- [Page extract]
In the proposed matrix of [54], the low-frequency patterns are in the upper-left corner, and the frequency increases according to the zigzag scan order. Therefore, across different sampling rates, ZoW consistently retains the lowest frequency patterns, which are pivotal for determining the image quality. This allows ZoW to extract features effectively from low to high-frequency components.

3.1.2. Learning-Based Measurement Matrix

Recently, there has been a surge in the development of image CS algorithms based on deep neural networks. These algorithms aim to acquire features from training data to comprehend the underlying representation and subsequently reconstruct test data from their CS measurements. Therefore, some learning-based algorithms are developed to jointly optimize the sampling matrix and the non-linear recovery operator [55,56,57,58,59,60,61]. Ref. [55]’s first attempt leads into a fully connected layeras the sampling matrix for simultaneous sampling and recovery. In the works of [56,57], the authors present the idea of adopting a convolution layer to mimic the sampling process and utilize all-convolutional networks for CS reconstruction. These methods not only train the sampling and recovery stages jointly but are also non-iterative, leading to a significant reduction in time complexity compared to their optimization-based counterparts. However, only utilizing the fully connected or repetitive convolutional layers for the joint learning of the sampling matrix and recovery operator lacks structural diversity, which can be the bottleneck for a further performance improvement. To address this drawback, Ref. [59] proposes a novel optimization-inspired deep-structured network (OPINE-Net), which includes a data-driven and adaptively learned matrix. Specifically, the measurement matrix

Φ \in R^{M \times N}

is a trainable parameter and is adaptively learned by the training dataset. Two constraints are applied to attain the trained matrix simultaneously. Firstly, the orthogonal constraint is designed into a loss term and then enforced into the total loss, as follows:

L_{orth} = \frac{1}{M^{2}} {∥ Φ Φ^{⊤} - I ∥}_{F}^{2}

(6)

- [Required work]
- a) In the passage on compressed sensing measurement matrices, what does the acronym OPINE-Net stand for?
- b) Carry on the passage about learning-based measurement matrices, beginning right after its final equation.

- [Information supplied]
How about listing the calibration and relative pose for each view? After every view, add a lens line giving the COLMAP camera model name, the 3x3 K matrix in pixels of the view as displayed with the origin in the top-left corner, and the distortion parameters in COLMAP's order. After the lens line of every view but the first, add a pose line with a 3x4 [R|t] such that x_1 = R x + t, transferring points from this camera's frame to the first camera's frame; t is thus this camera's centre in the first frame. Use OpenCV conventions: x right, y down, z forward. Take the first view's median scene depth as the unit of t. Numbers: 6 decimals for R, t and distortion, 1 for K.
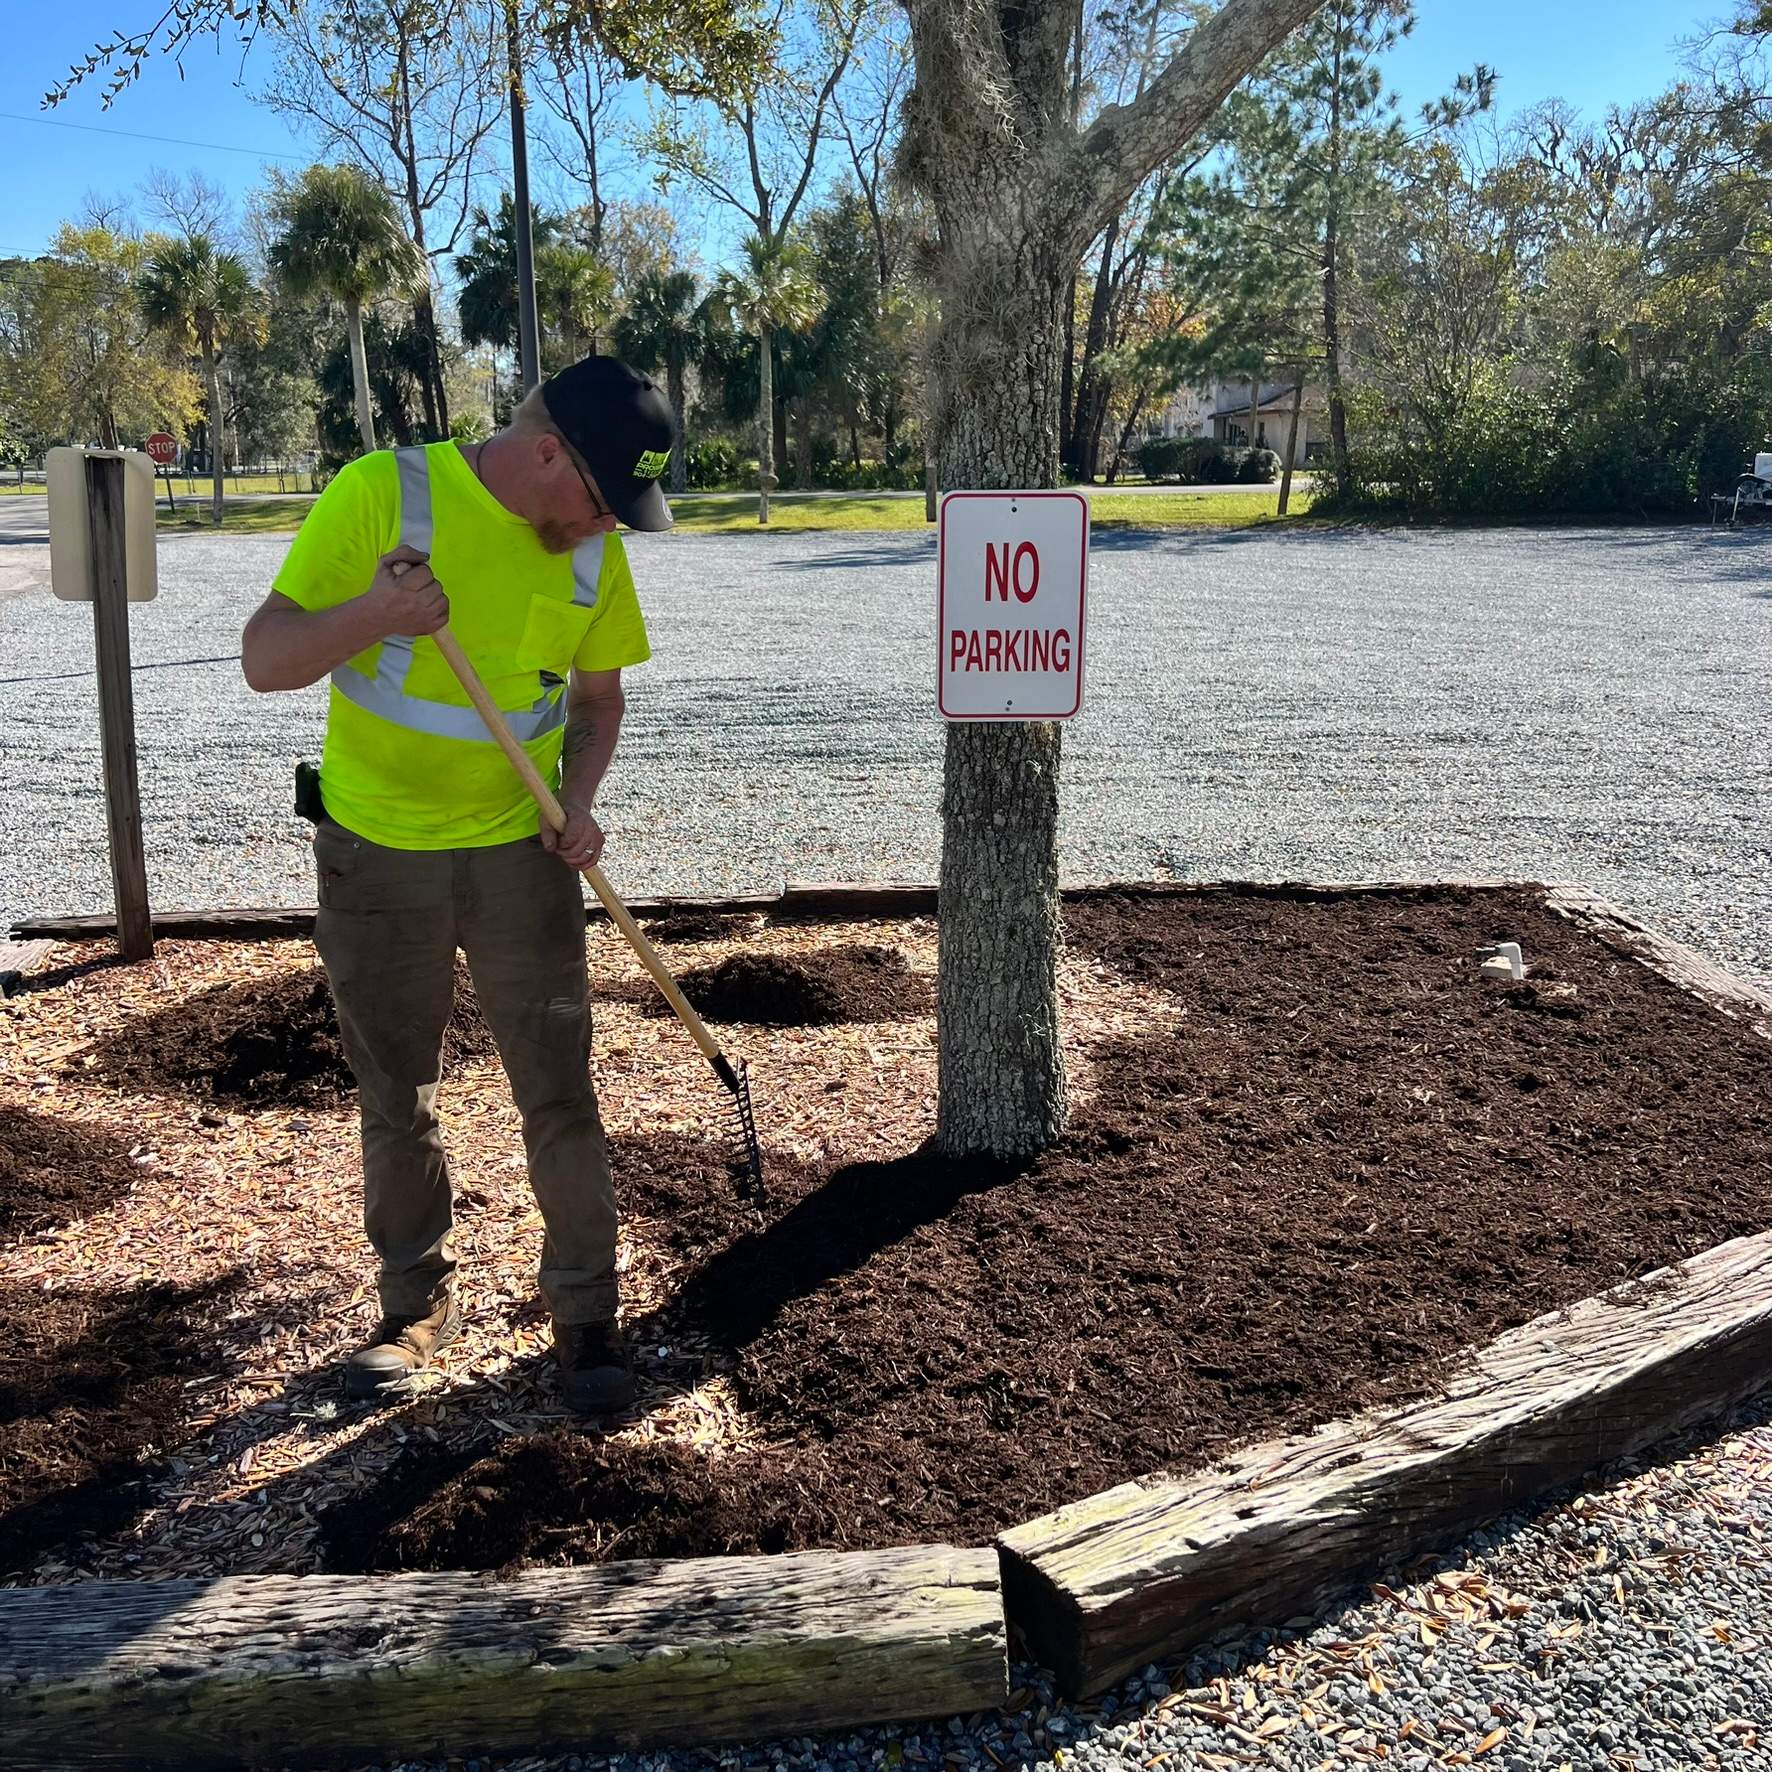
lens RADIAL K [[1916.7, 0, 892.0], [0, 1916.7, 964.5], [0, 0, 1]] dist [0.056350, -0.061530]
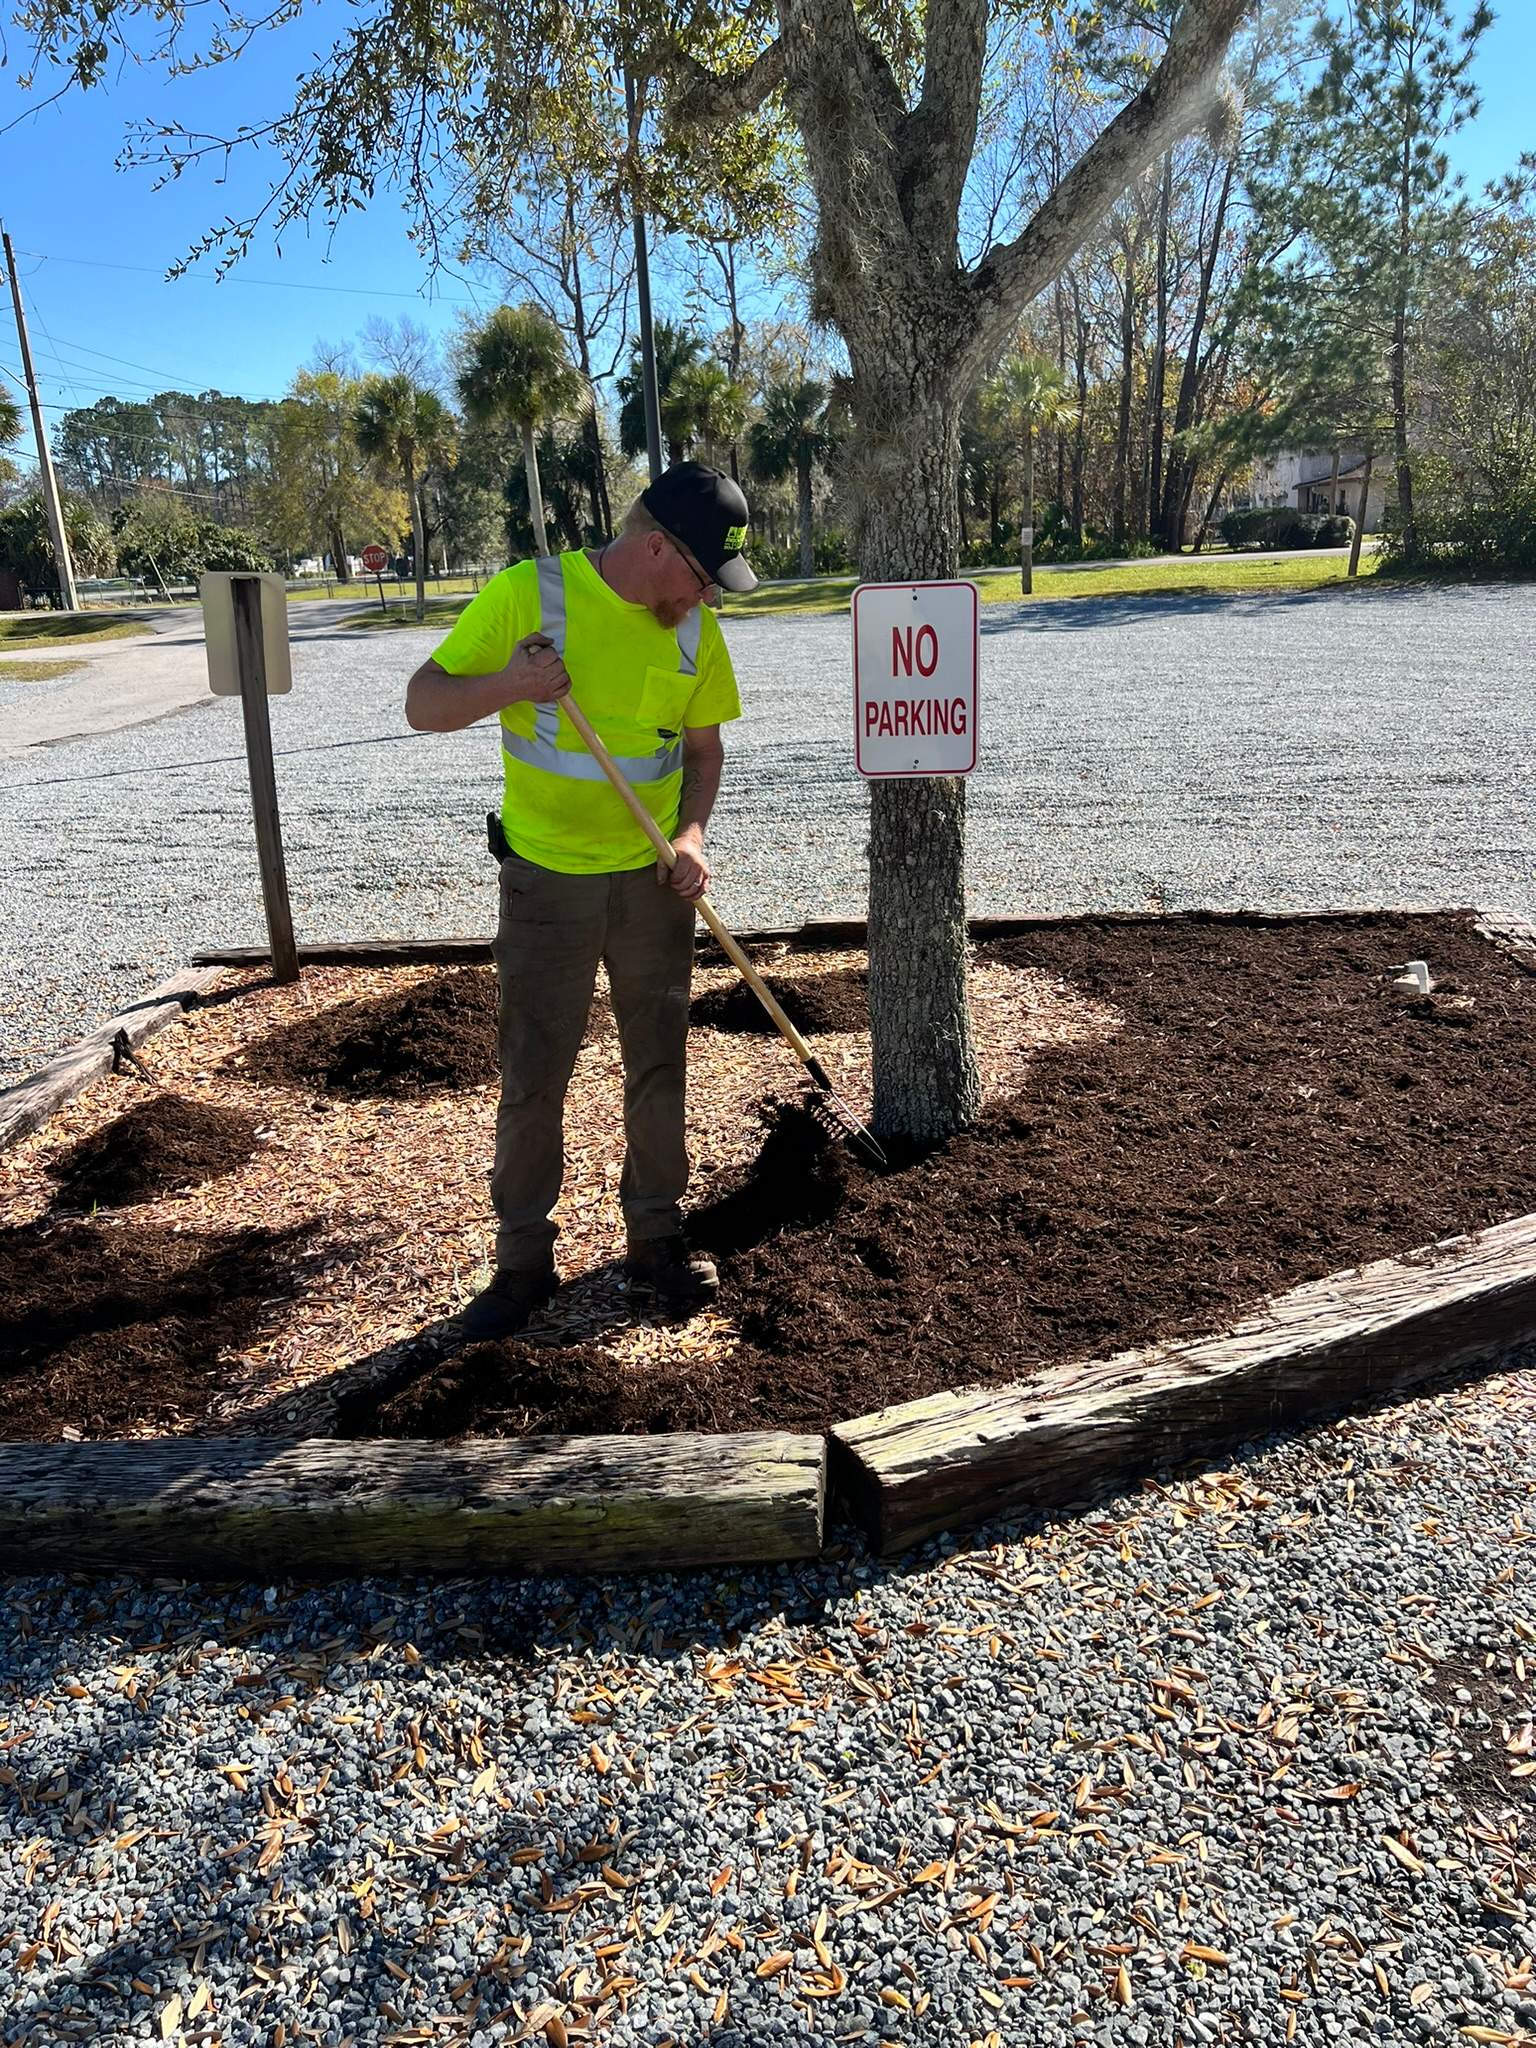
lens RADIAL K [[1657.7, 0, 760.7], [0, 1657.7, 1071.3], [0, 0, 1]] dist [0.072532, -0.074741]
pose [[0.989865, 0.003881, -0.141959, 0.105268], [0.003021, 0.998825, 0.048371, 0.006323], [0.141980, -0.048310, 0.988690, -0.048834]]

- [Responses to the tasks]
- a) Optimization-inspired deep-structured network.

- b)
where I represents the identity matrix. For the binary constraint, they introduce an element-wise operation, defined below:

BinarySign (z) = 1 if z \geq 0 or - 1 if z < 0

(7)

Experiments show that their proposed learnable matrix can achieve a superior reconstruction performance with constraint incorporation when compared to conventional measurement matrices.

In general, by learning the features of signals, learning-based measurement matrices can more effectively capture the sparse representation of signals. This personalized adaptability enables learning-based measurement matrices to outperform traditional construction methods in certain scenarios. Another strength of learning-based measurement matrices is their adaptability. By adjusting training data and algorithm parameters, customized measurement matrices can be generated for different types of signals and application scenarios, enhancing the applicability of compressed sensing in diverse tasks. However, obtaining these trainable matrices usually needs a substantial amount of training data and complex algorithms. We believe that the future research focus will revolve around devising more efficient approaches to acquire matrices with better adaptability.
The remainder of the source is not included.